Natalia Tsodikova

Personal information
- Born: February 24, 1969 (age 57)
- Spouse: Rostislav Tsodikov

Chess career
- Country: United States
- Title: Woman FIDE Master (2018)
- Peak rating: 2190 (January 1997)

= Natalia Tsodikova =

American chess player (born 1969)

Natalia Tsodikova (also known as Natalya) is an American chess player. She was born in Ukraine in 1969 and migrated to the United States in 1994. She holds the title of Woman FIDE Master, earned in 2018.

== Tournament results ==
She came in 4th in the US Women's Chess Championship in 1995 and 1996. She won the Northern California Women's Championship in 2019, and tied for first with FIDE Master Ruiyang Yan in 2025. (The US Chess Federation treats Northern and Southern California as separate states.)

She has played in the US Senior Women's Championship, a national championship for female players 50 years or older, since it began in 2023. She won the event in both 2024 and 2025. In 2024 she had an insurmountable lead by the end of the 4th round (of 5); she won with a score of 4.5/5 and received a prize of $4000. In 2025 Tsodikova and Anjelina Belakovskaia were tied for first after 5 rounds with a score of 4/5, leading to a blitz and Armageddon playoff. After each player had won one blitz game, Tsodikova won the final Armageddon game on time despite having only 4 minutes to her opponent's 5. The two players split the first-place prize, earning $3000 each.

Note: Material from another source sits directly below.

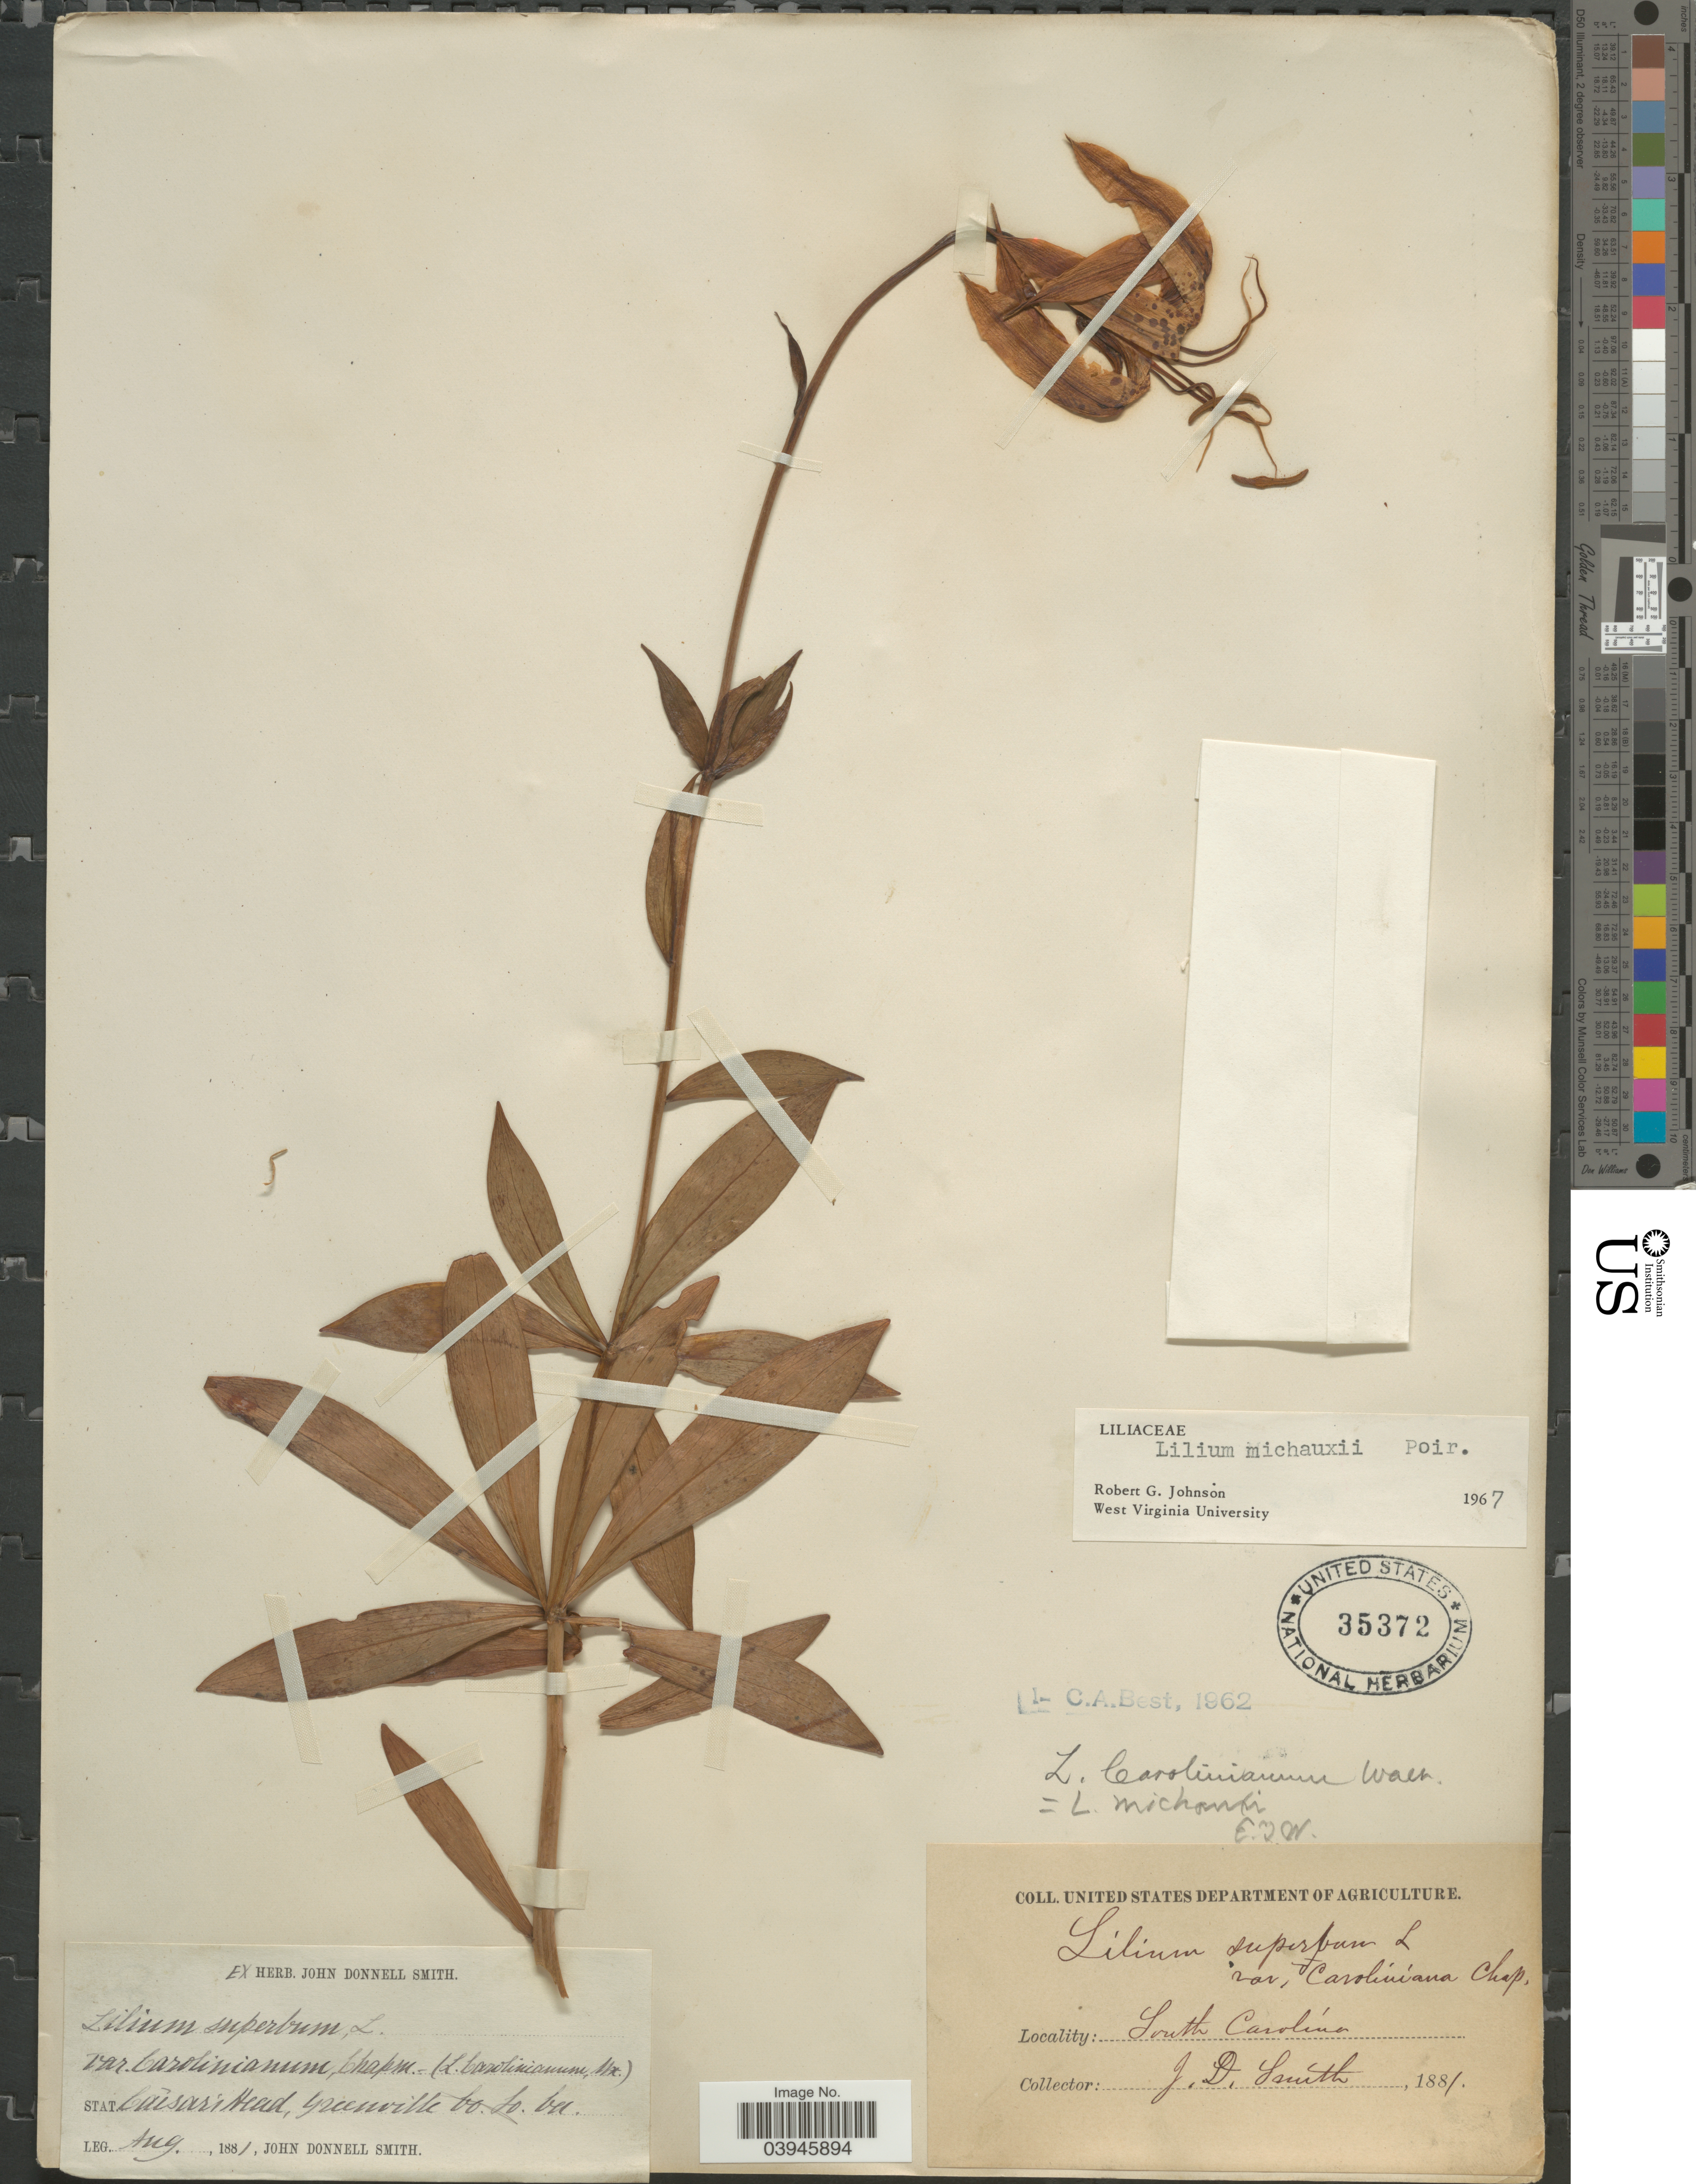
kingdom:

In 2025 she was a member of the US Women's team in the FIDE World Senior Team Championship (women's 50+ category). The team received the bronze medal, and Tsodikova was the individual top scorer on board 2. In 2026 she was team captain and board 2 of the US Women's team for the World Senior Team event, 50+ section, held in Durres, Albania; this event was not separated by gender. The team won the women's gold medal, given to the women's team with the highest match score.

== Personal life ==
She is married to International Master Rostislav Tsodikov who also serves as her chess coach. He assisted her team with preparation in the 2026 World Senior Team.

While FIDE spells her name "Natalia," she prefers "Natalya."